The Mother of Bailouts
Let me be clear up front: I do not like this bailout.
Having said that something has to be done. We are in the grip of the worst financial crisis since the Great Depression. So action needed to be taken. The problem is that this plan seems so ad hoc and ill conceived that it smacks of desperation.
The latest from the New York Times is here: News Analysis – A Bailout Plan, but Will It All Work?
My position, which obviously will change as details leak out to the public, is that there seems to be no real downside in this plan for the shareholders of the banks being rescued. Whereas the taxpayers see virtually no upside. Economists call that moral hazard, and this plan appears to blow away any semblance of hazard. The message is clear: lose whatever you want, make your fortunes, and the public will bail you out on the downside. That’s ugly. It is truly awful public policy. And I don’t believe that Fed Chairman Bernanke wants to go down that route. After all he is the co-author of one of the most popular micro-economics textbooks, which most likely preaches loudly against the very actions he is now lobbying Congress to adopt.
The few details we know are that this bailout will cost us about $700 billion over the next few years. Compare that with the recently announced Federal Deficit of $407 billion. Those are horrific numbers. If anyone ever wanted to find facts with which to indict the Bush regime and its complete incompetence these figures are surely enough. The country is awash with debt. This catastrophe will hobble the Federal government for the next few years. The ramifications for growth, employment, interest rates and general public policy will reverberate for years. How, for instance, can we establish a public health care system when we are already running massive deficits which are now augmented by a virtually unknown, but potentially vast, further debt? Never in American history has the economy been so hopelessly mismanaged.
As the dust settles we have to come to a collective realization that we are living through an historic moment. An era is ending with a resounding implosion of market driven ideology. The entire Republican and free market economics edifice that has dominated public policy making for three decades and which was supposed to propel the economy to great and glorious heights is being exposed as a truly cataclysmic failure.
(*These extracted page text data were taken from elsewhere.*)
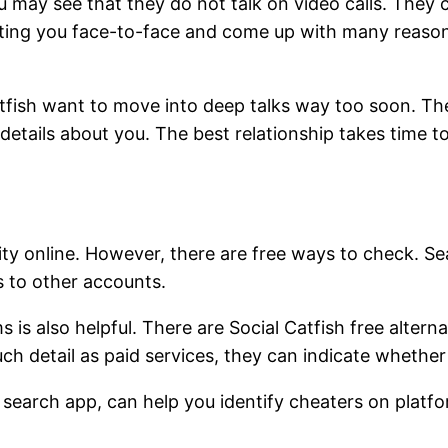
u may see that they do not talk on video calls. They 
eting you face-to-face and come up with many reasons
tfish want to move into deep talks way too soon. They 
tails about you. The best relationship takes time to 
ty online. However, there are free ways to check. Se
s to other accounts.
s is also helpful. There are Social Catfish free altern
 detail as paid services, they can indicate whether a p
e search app, can help you identify cheaters on platfo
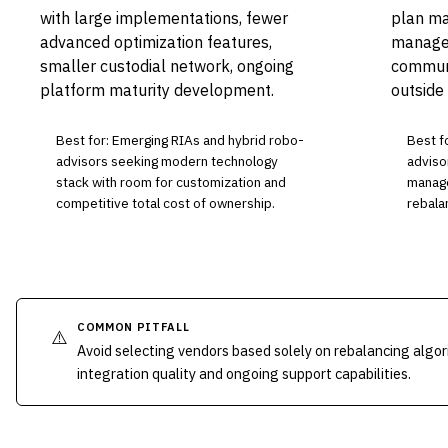
with large implementations, fewer
plan ma
advanced optimization features,
managem
smaller custodial network, ongoing
communi
platform maturity development.
outside
Best for: Emerging RIAs and hybrid robo-
Best fo
advisors seeking modern technology
adviso
stack with room for customization and
manage
competitive total cost of ownership.
rebala
COMMON PITFALL
⚠️
Avoid selecting vendors based solely on rebalancing algor
integration quality and ongoing support capabilities.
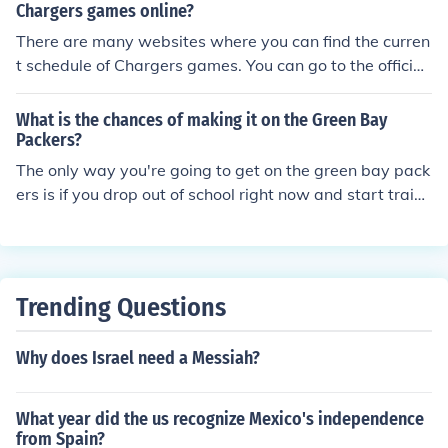
ation.
Chargers games online?
There are many websites where you can find the curren
t schedule of Chargers games. You can go to the official
Chargers website or alternatively Bleacher Report and
Ticketmaster.
What is the chances of making it on the Green Bay
Packers?
The only way you're going to get on the green bay pack
ers is if you drop out of school right now and start traini
ng all day every day. Also, if you could find some steroi
ds, that wouldn't hurt.
Trending Questions
Why does Israel need a Messiah?
What year did the us recognize Mexico's independence
from Spain?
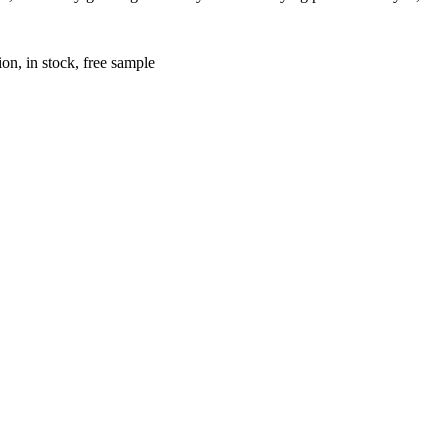
on, in stock, free sample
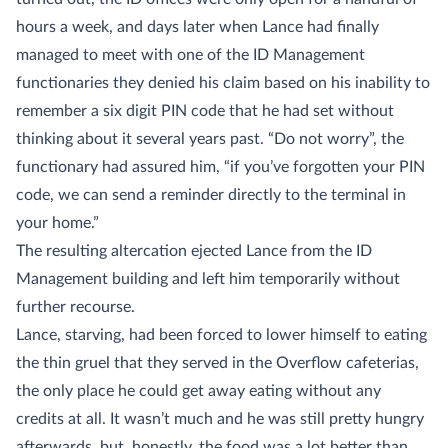
hours a week, and days later when Lance had finally
managed to meet with one of the ID Management
functionaries they denied his claim based on his inability to
remember a six digit PIN code that he had set without
thinking about it several years past. “Do not worry”, the
functionary had assured him, “if you’ve forgotten your PIN
code, we can send a reminder directly to the terminal in
your home.”
The resulting altercation ejected Lance from the ID
Management building and left him temporarily without
further recourse.
Lance, starving, had been forced to lower himself to eating
the thin gruel that they served in the Overflow cafeterias,
the only place he could get away eating without any
credits at all. It wasn’t much and he was still pretty hungry
afterwards, but, honestly, the food was a lot better than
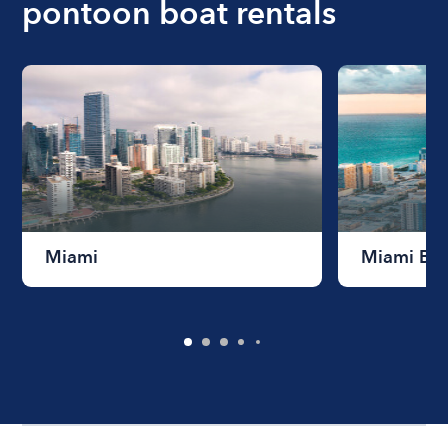
pontoon boat rentals
Miami
Miami Be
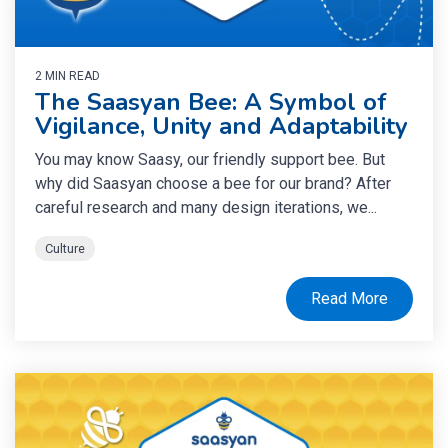
2 MIN READ
The Saasyan Bee: A Symbol of
Vigilance, Unity and Adaptability
You may know Saasy, our friendly support bee. But
why did Saasyan choose a bee for our brand? After
careful research and many design iterations, we...
Culture
Read More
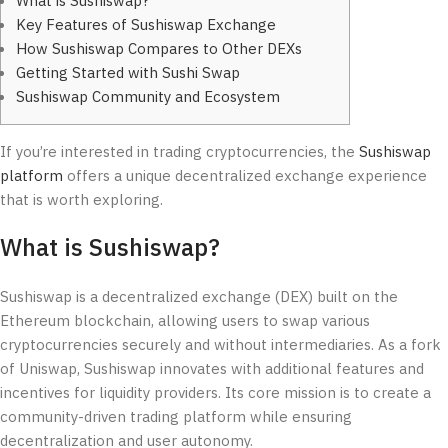
What is Sushiswap?
Key Features of Sushiswap Exchange
How Sushiswap Compares to Other DEXs
Getting Started with Sushi Swap
Sushiswap Community and Ecosystem
If you’re interested in trading cryptocurrencies, the
Sushiswap
platform
offers a unique decentralized exchange experience
that is worth exploring.
What is Sushiswap?
Sushiswap is a decentralized exchange (DEX) built on the
Ethereum blockchain, allowing users to swap various
cryptocurrencies securely and without intermediaries. As a fork
of Uniswap, Sushiswap innovates with additional features and
incentives for liquidity providers. Its core mission is to create a
community-driven trading platform while ensuring
decentralization and user autonomy.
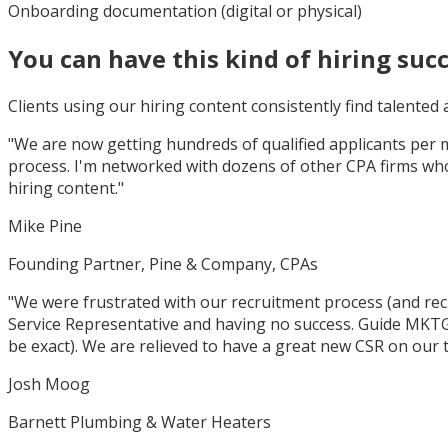
Onboarding documentation (digital or physical)
You can have this kind of hiring succ
Clients using our hiring content consistently find talented
"We are now getting hundreds of qualified applicants per 
process. I'm networked with dozens of other CPA firms who 
hiring content."
Mike Pine
Founding Partner, Pine & Company, CPAs
"We were frustrated with our recruitment process (and rec
Service Representative and having no success. Guide MKTG r
be exact). We are relieved to have a great new CSR on our 
Josh Moog
Barnett Plumbing & Water Heaters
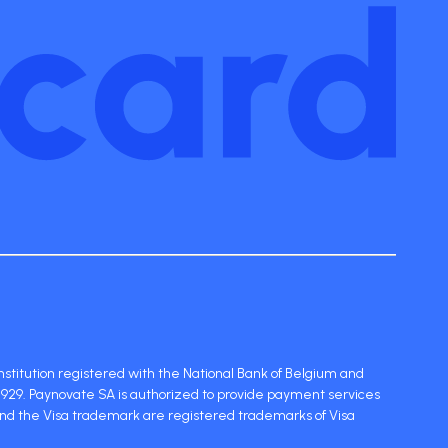
stitution registered with the National Bank of Belgium and
929. Paynovate SA is authorized to provide payment services
and the Visa trademark are registered trademarks of Visa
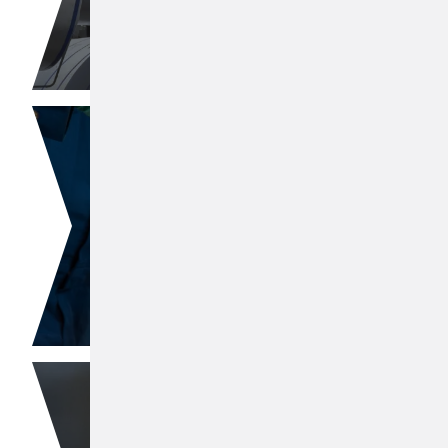
Polyisobutylene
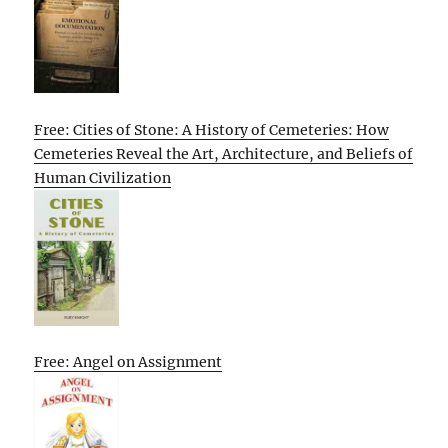
Free: Cities of Stone: A History of Cemeteries: How
Cemeteries Reveal the Art, Architecture, and Beliefs of
Human Civilization
Free: Angel on Assignment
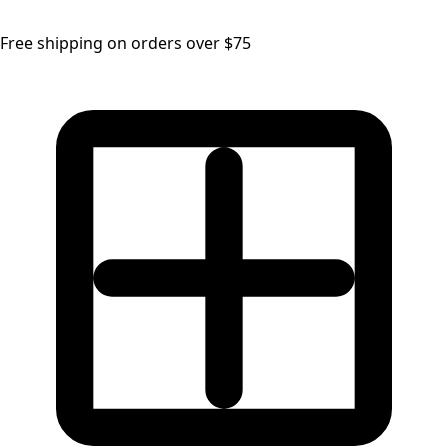
Free shipping on orders over $75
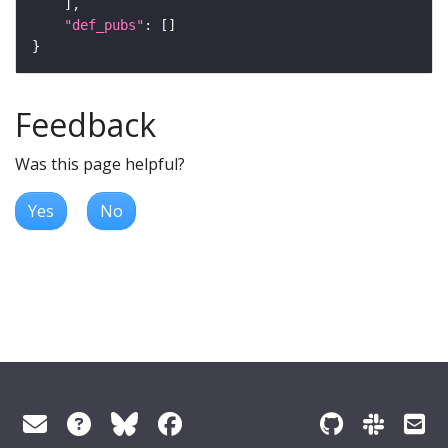
"def_pubs"
Feedback
Was this page helpful?
Yes
No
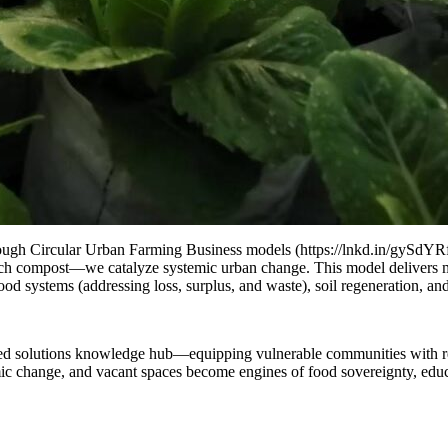
through Circular Urban Farming Business models (https://lnkd.in/gySdYR
ch compost—we catalyze systemic urban change. This model delivers mult
ood systems (addressing loss, surplus, and waste), soil regeneration, an
sed solutions knowledge hub—equipping vulnerable communities with resi
emic change, and vacant spaces become engines of food sovereignty, educ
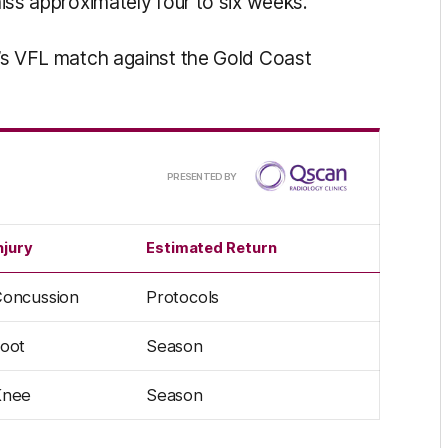
 miss approximately four to six weeks.
ub’s VFL match against the Gold Coast
Presented
PRESENTED BY
by
njury
Estimated Return
oncussion
Protocols
oot
Season
Knee
Season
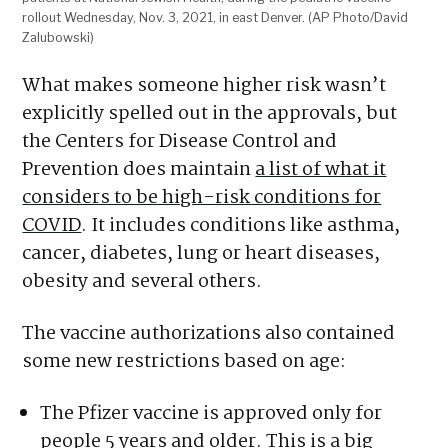
rollout Wednesday, Nov. 3, 2021, in east Denver. (AP Photo/David
Zalubowski)
What makes someone higher risk wasn’t
explicitly spelled out in the approvals, but
the Centers for Disease Control and
Prevention does maintain
a list of what it
considers to be high-risk conditions for
COVID
. It includes conditions like asthma,
cancer, diabetes, lung or heart diseases,
obesity and several others.
The vaccine authorizations also contained
some new restrictions based on age:
The Pfizer vaccine is approved only for
people 5 years and older. This is a big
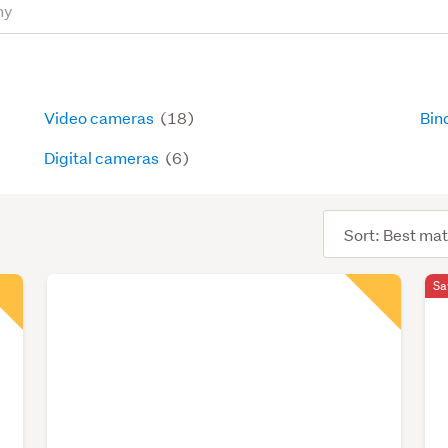
Video cameras
(18)
Bin
Digital cameras
(6)
Sort
order
Sa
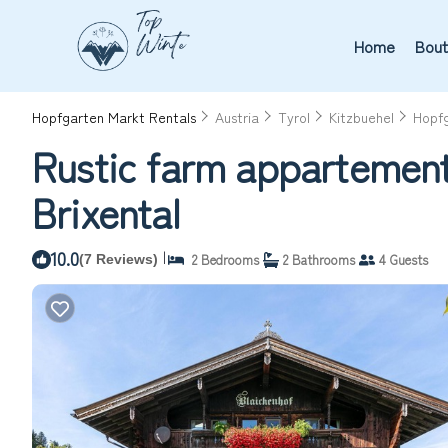
Home
Bout
Hopfgarten Markt Rentals
Austria
Tyrol
Kitzbuehel
Hopf
Rustic farm appartement
Brixental
10.0
|
2 Bedrooms
2 Bathrooms
4 Guests
(7 Reviews)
Not only do unfettered and unregulated markets fail to deliver the goods, but they collapse under the weight of their own greed. So the very people who have had to watch as Wall Street bankers gorge on unseemly profits and bonuses, and have had to watch as income inequality balloons to 1920’s proportions, are now being called upon to bail out that self same rich and arrogant elite. The injustice is palpable. It is an insult to every hard working American who has not had the good fortune to participate at the trough.
Why? Lest as the market ‘self adjusts’ it takes us all down with it a la Great Depression.
Did no one in a position of power not foresee this. Did no one study the Great Depression? Well Bernanke is one of our greatest students of that huge failure. Perhaps he should have read his own books more carefully. Or more likely, the ideologically bankrupt Administration pushed back too hard early on, and only caved this last week as the sunami threatened to engulf their precious markets.
Meanwhile, let’s all hope that this bailout is restructured so that we, the people, can actually salvage something. And that those responsible feel the pain of the loss they are trying, right now, to foist on us.